First of all, much of industry calls it martempering, but I feel this is a gross misnomer and has lead many a new smith to believe that it eliminates the need for a follow up temper- WRONG. It all relies upon the fact that austenite (the internal state of steel at the high temperature) is only stable at those higher temperatures. The first temperature in the quench that it will want to transform into something else will be in the range from approx 1100-900F. where, if cooling is not fast enough, varying amounts of fine pearlite form. If you cool fast enough to avoid this, you will still have austenite. With continuous cooling the next transformation range will be from approx 500F and lower, you hold above this for extended periods for the bainite. This is marked by the Ms we keep mentioning, it is the martensite start point.

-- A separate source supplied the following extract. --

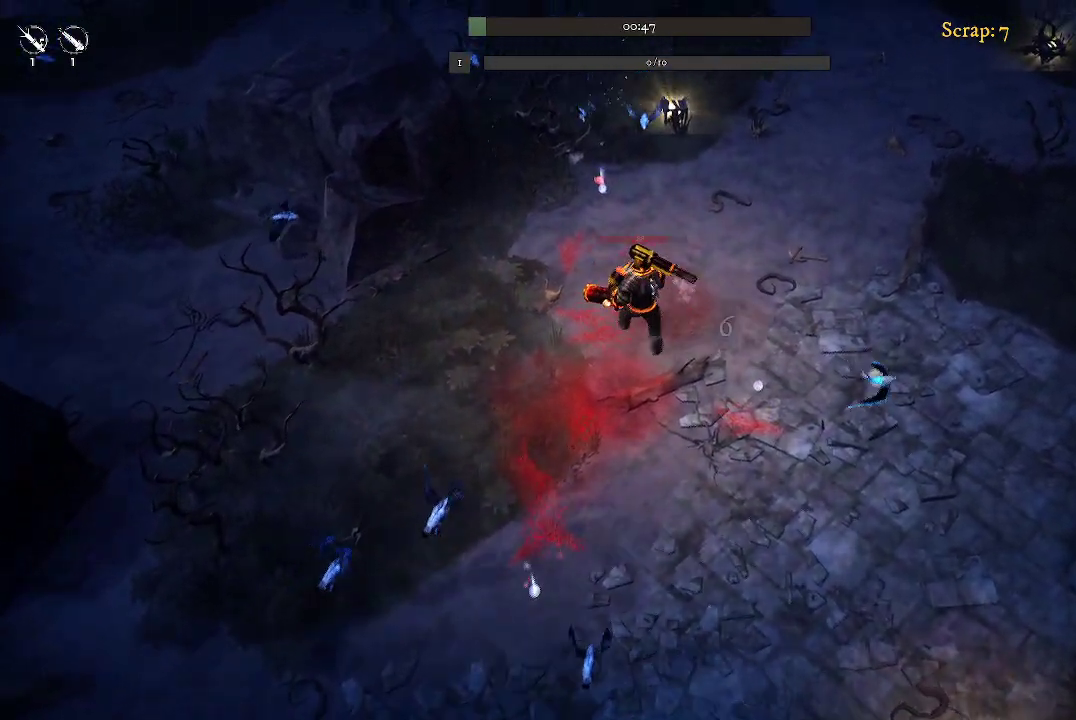
{"buttons": [], "left_stick": "up", "right_stick": "center", "events": []}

Stopping the cooling above Ms allows you to equalize the temp throughout before making the plunge into the highly stressful martensite transformation. The martensite transformation is classified as athermal which really makes little sense since it is the opposite of what that word would imply

. What this means is that it is solely temperature dependant, with time having little effect. Cool until you get 50% martensite and then stop and you will not get any more martensite, no matter how long you wait, until cooling continues.
Since martensite is completely temperature dependant , by allowing the steels cross section to equalize in temperature, you can cause the martensite to form evenly throughout. Otherwise the thinner sections would transform sooner, expanding and tugging the other sections all over and possibly causing distortion.

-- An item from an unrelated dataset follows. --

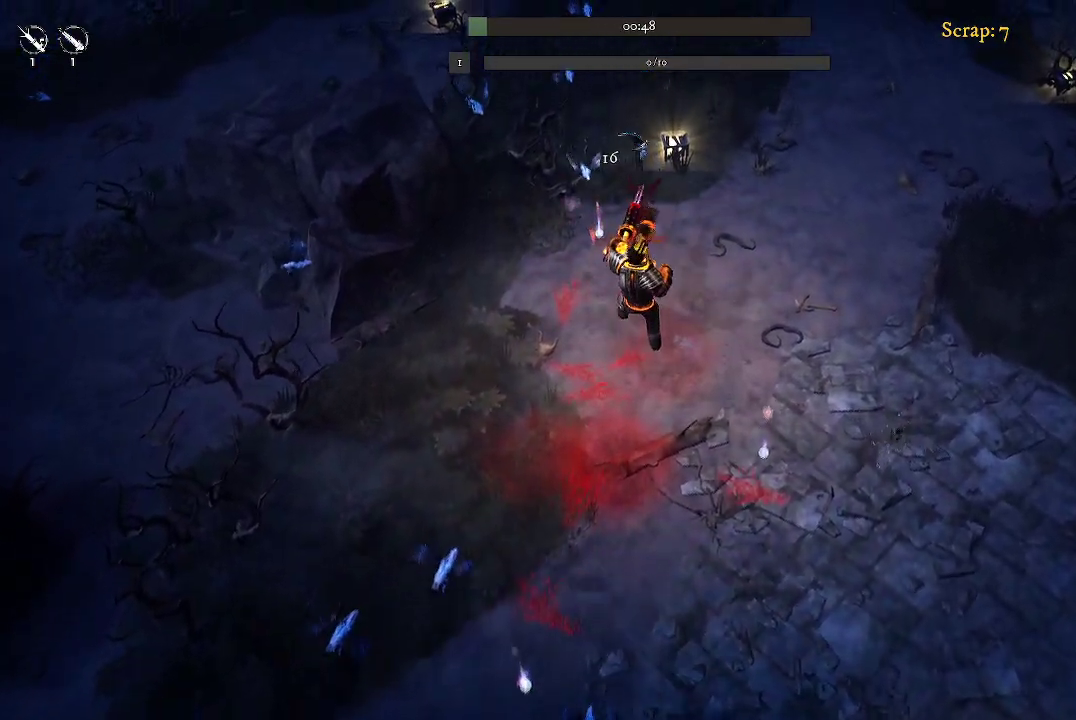
{"buttons": [], "left_stick": "down", "right_stick": "center", "events": [[67, "left_stick", "up-left"], [233, "left_stick", "center"], [500, "left_stick", "down"]]}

One very nice benefit of this is that you can put on gloves and eyeball the blade as it is cooling, if you see any distortion occurring, you still have soft pliable austenite to in there to work with so you can gently and easily straighten it. If get doubters of this in my Intro class, I have them put gloves on and I stand over them as they heat treat their favorite blade. I tell them exactly when to pull it out of the oil and then I grab the blade with my gloves and let them see that it is still nice and straight. Then I will grab it and bend a good kink in it, hand it to them and tell them that they have about 3 minutes to straighten it

. They are always believers after that.
Of course the auto-tempering effect that I mentioned is the other benefit. The gains in impact strength can be pretty surprising. Another demo that I like to do with my class is to demonstrate the interrupted quench and when the blade has cooled, I hand it around for the class to look at, and file check that it is fully hard. Then with no subsequent tempering at all I hold it head high and drop it point first onto the concrete floor. It is not good for the floor but the tip always does fine. None of it is magic, nor even a secret, it is just using the materials and the processes in a way to take advantage of simple metallurgical principles. Industry has been doing it for decades.